State Museum revamping exhibits
The woolly mammoth isn’t moving and the ghost town will be left intact, but a number of exhibits will be updated and overhauled at the Nevada State Museum. The changes are part of a $2 million project that includes everything from retrofitting the old Carson City Mint for the disabled to sprucing up the building’s exterior.
Those who want to see the bird and American Indian exhibits the old way are advised to do so before Jan. 5.
“We have to start removing the exhibits so we can be ready for the asbestos removal, within the month,” said Jim Barmore, museum director. “We’ll have to take the cases out. We may be putting some of them back, but we’ll be redesigning the floor plan.”

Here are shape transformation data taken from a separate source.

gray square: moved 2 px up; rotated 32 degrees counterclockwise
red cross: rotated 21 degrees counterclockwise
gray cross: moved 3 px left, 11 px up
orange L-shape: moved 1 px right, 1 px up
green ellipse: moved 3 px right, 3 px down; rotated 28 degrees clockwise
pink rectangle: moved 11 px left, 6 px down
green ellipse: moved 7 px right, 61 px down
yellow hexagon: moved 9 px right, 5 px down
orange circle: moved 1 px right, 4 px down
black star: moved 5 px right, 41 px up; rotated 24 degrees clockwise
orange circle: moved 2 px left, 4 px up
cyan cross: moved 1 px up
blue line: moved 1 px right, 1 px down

Barmore said most of the museum’s exhibits, about 80 percent, will not be affected. Treasures, like the mine that opened in the early 1950s, won’t be touched. “Generations have enjoyed it,” Barmore said. “The USS Nevada silver service is staying and there are plans to make it better by displaying more USS Nevada battleship relics.
“It’s about continuity versus change,” he said. “A lot of people love the old exhibits because they don’t change, but I know what magic the staff can do.”

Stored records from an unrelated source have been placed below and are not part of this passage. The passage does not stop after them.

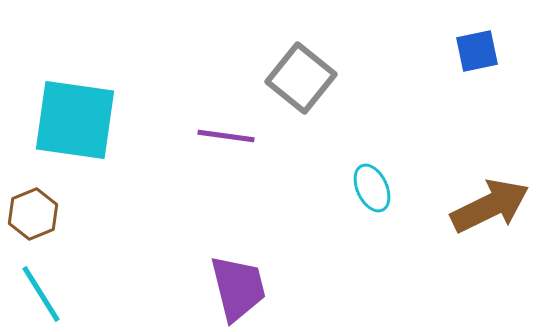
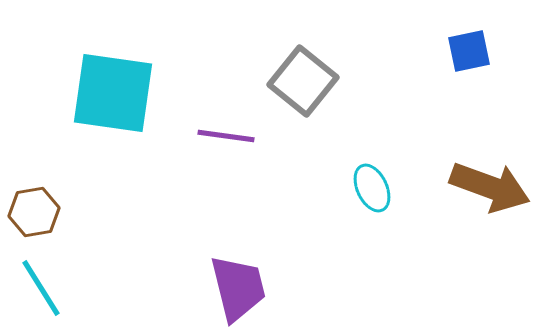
blue square: moved 8 px left
gray square: moved 2 px right, 3 px down
cyan square: moved 38 px right, 27 px up
brown arrow: moved 19 px up; rotated 46 degrees clockwise
brown hexagon: moved 1 px right, 2 px up; rotated 12 degrees clockwise
cyan line: moved 6 px up
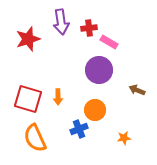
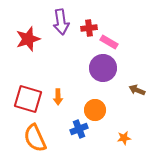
purple circle: moved 4 px right, 2 px up
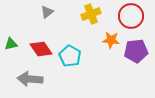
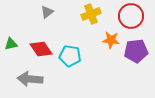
cyan pentagon: rotated 20 degrees counterclockwise
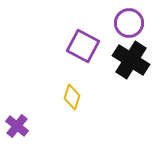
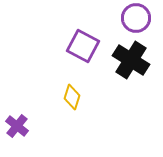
purple circle: moved 7 px right, 5 px up
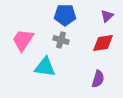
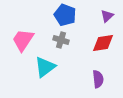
blue pentagon: rotated 20 degrees clockwise
cyan triangle: rotated 45 degrees counterclockwise
purple semicircle: rotated 24 degrees counterclockwise
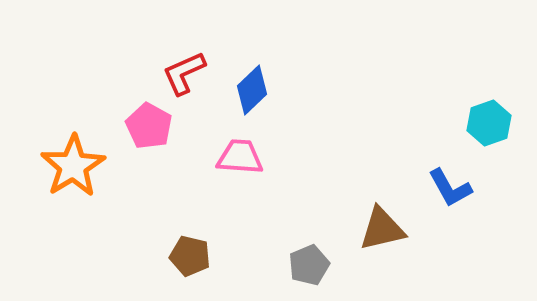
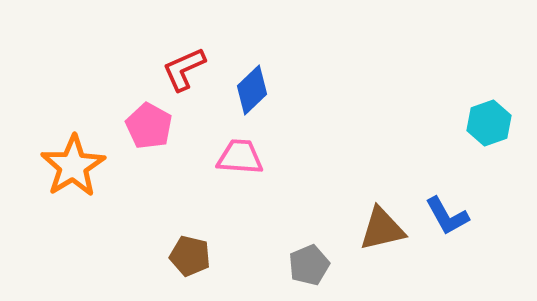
red L-shape: moved 4 px up
blue L-shape: moved 3 px left, 28 px down
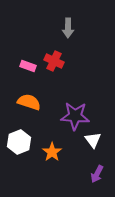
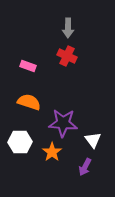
red cross: moved 13 px right, 5 px up
purple star: moved 12 px left, 7 px down
white hexagon: moved 1 px right; rotated 20 degrees clockwise
purple arrow: moved 12 px left, 7 px up
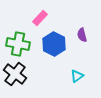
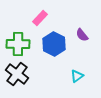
purple semicircle: rotated 24 degrees counterclockwise
green cross: rotated 10 degrees counterclockwise
black cross: moved 2 px right
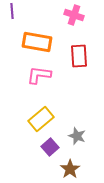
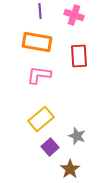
purple line: moved 28 px right
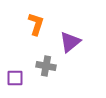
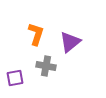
orange L-shape: moved 10 px down
purple square: rotated 12 degrees counterclockwise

The bird gallery, on the other hand, has been criticized for being static and out-of-date, Barmore said.
“We do visitor surveys, to find out what people want and like,” Barmore said. “Some don’t like the stuffed animals.”
The complex series of projects will be completed over the next few years. The effort started with the Legislature’s approval of $2 million in capital improvement funds in 2003.

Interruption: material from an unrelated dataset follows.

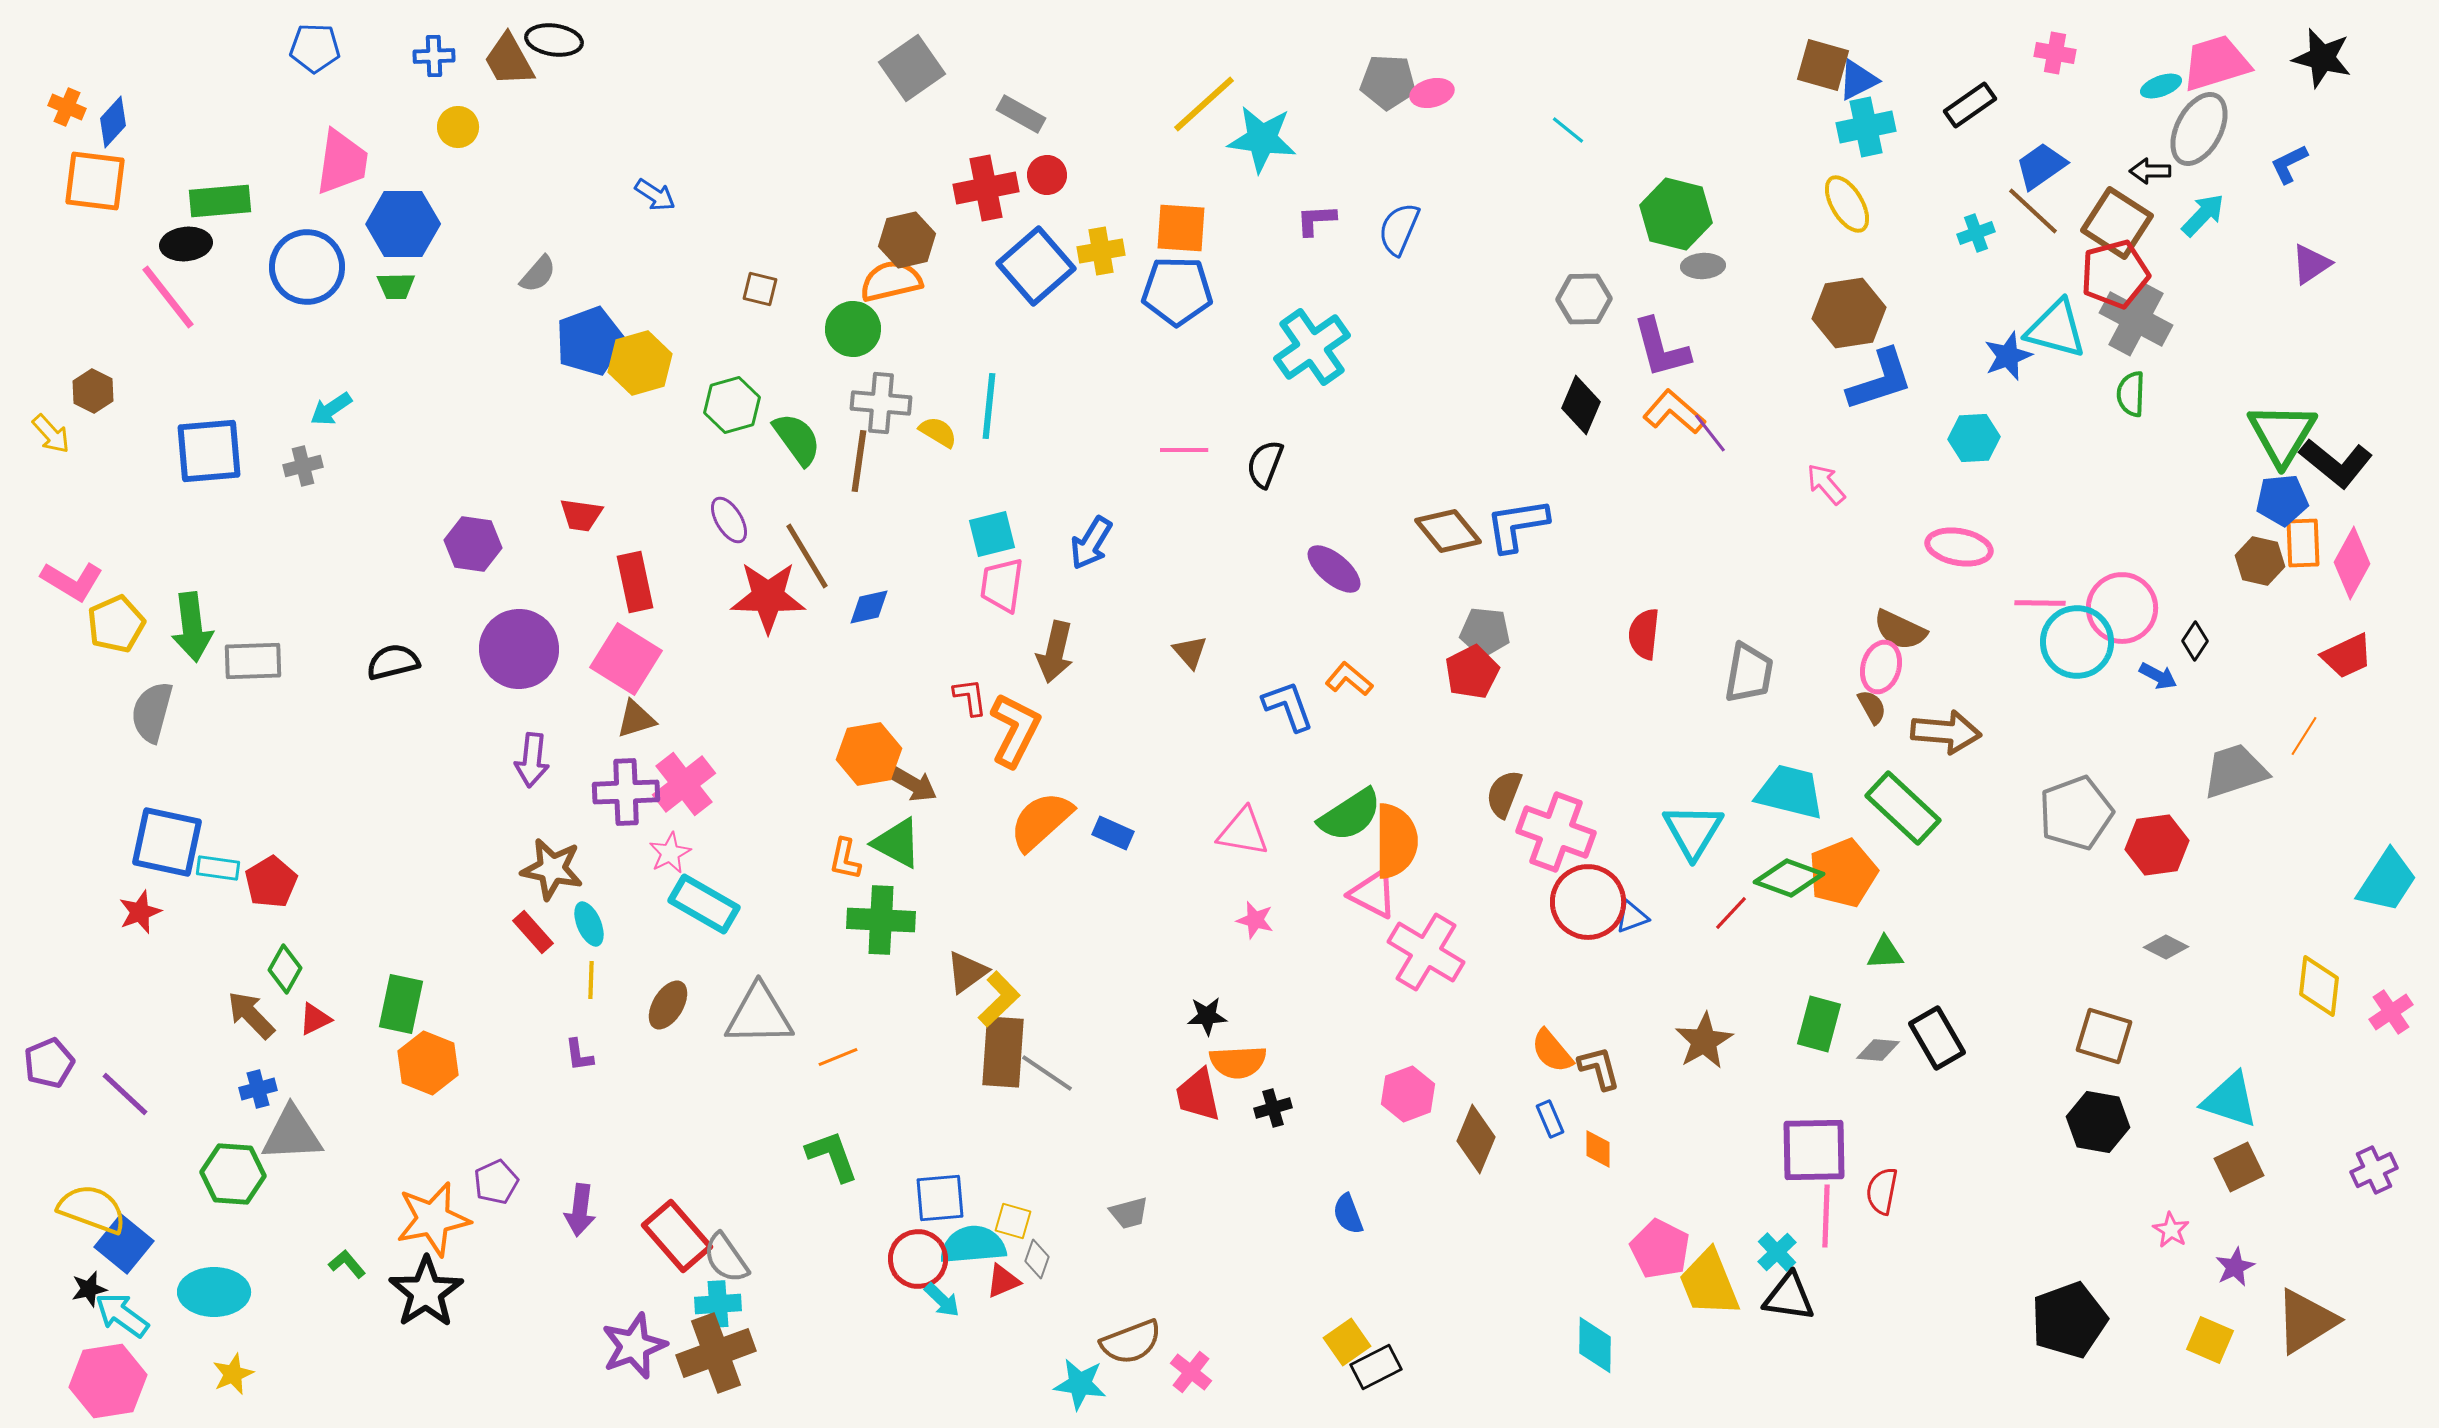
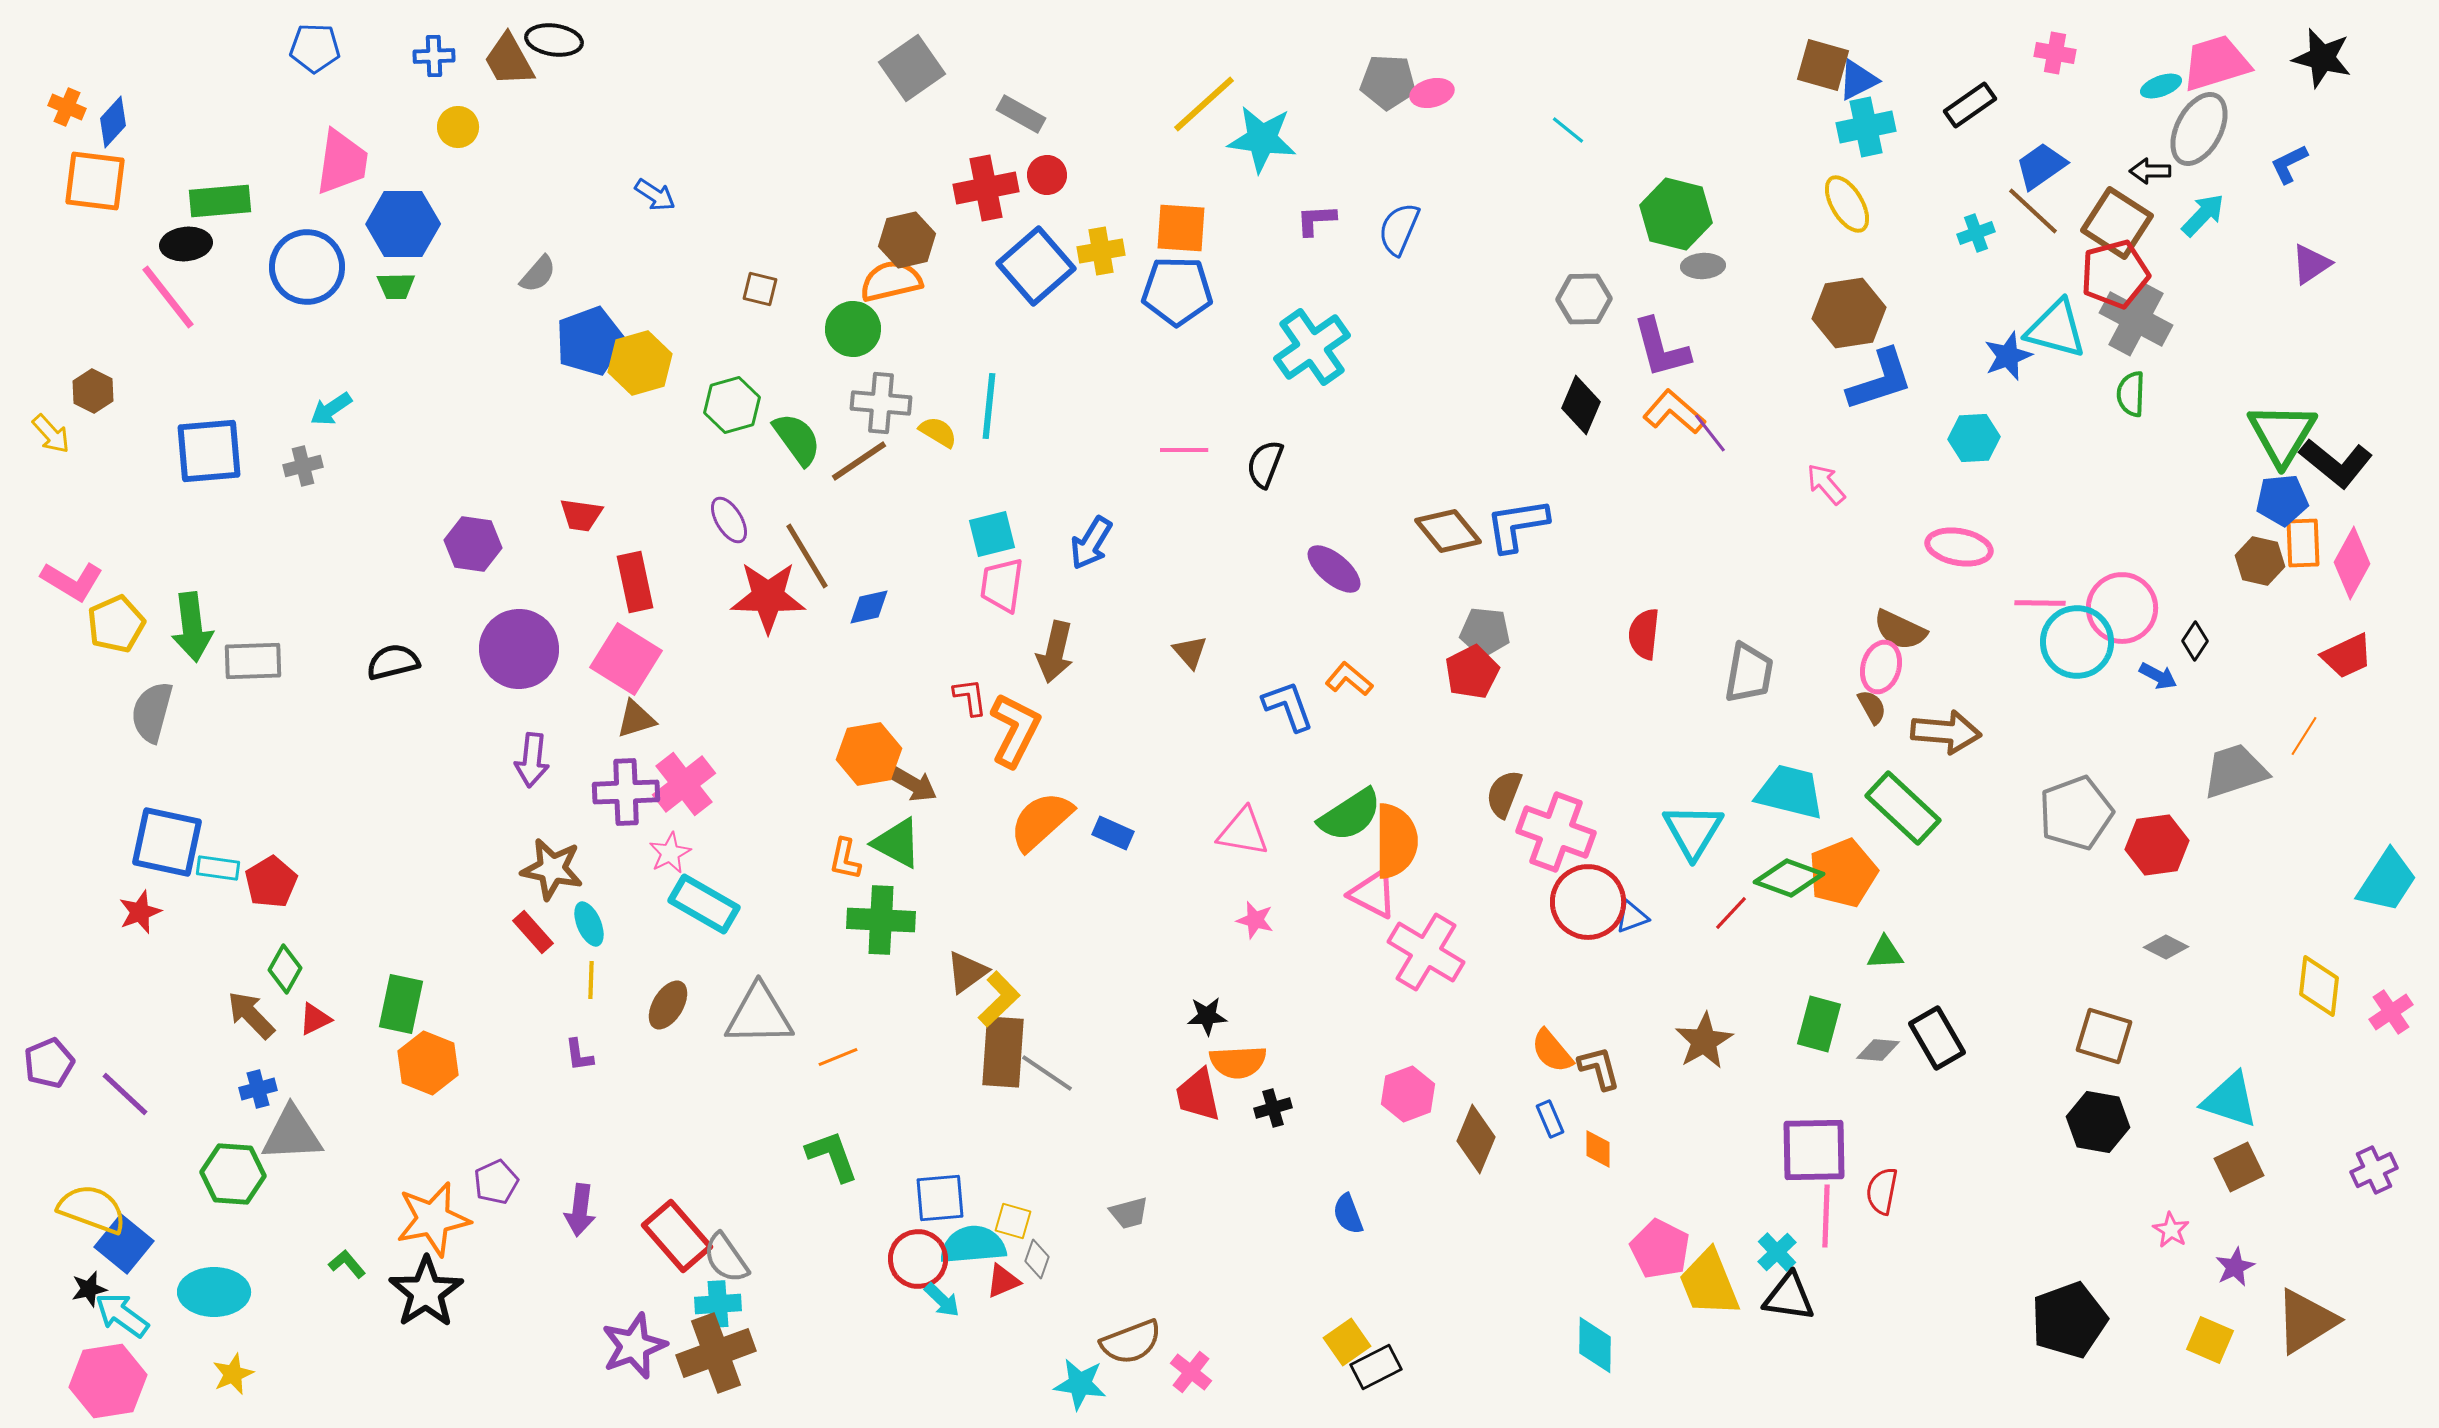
brown line at (859, 461): rotated 48 degrees clockwise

The total cost of the project hasn’t been calculated, Barmore said.
The renovation started weeks ago with the transfer of some administrative offices. The exhibit work will start Jan. 5 and the whole job should be completed by June 2005, Barmore said.
Basic preservation work like a new roof, restoration of window sills and replacement of broken glass are scheduled for the Mint and to address access issues for the handicapped, drinking fountains and exhibit cases will be brought into compliance.
“For people in wheelchairs, many of the exhibit cases are too high,” Barmore said. “We also have an HVAC system, (heating and air conditioning) that’s exceeded its life expectancy by a number of years.”
Many of the American Indian exhibits, including the dioramas about American Indian life, the artwork of Washoe basket weaver Dat-So-La-Lee and the camp scene, will move to Under One Sky, the long-term American Indian exhibit housed just north of the main building.
“When visitors go to the balcony above the origins theater at Under One Sky, they’ll be looking at the camp scene,” Barmore said. All of the aforementioned except restoration of the camp scene are included in phase one of a two-part project.
Phase two includes a new main entrance with handicapped accessibility on the north side of the main building, metal reinforcement throughout the main building’s attic and opening up the cupola at the top of the Mint, Barmore said.
Gardnerville architect Robert Oxoby has been contracted to create a design for the improvements during phase one, but money for the construction will come with phase two.
Officials will approach the Legislature for more funding once phase one has been completed, said Evan Dale, deputy manager of administration for the Public Works Board.
“We assume the State will participate in phase two,” Barmore said. “But we’re hoping to tap into the private sector for support, to finish the project.”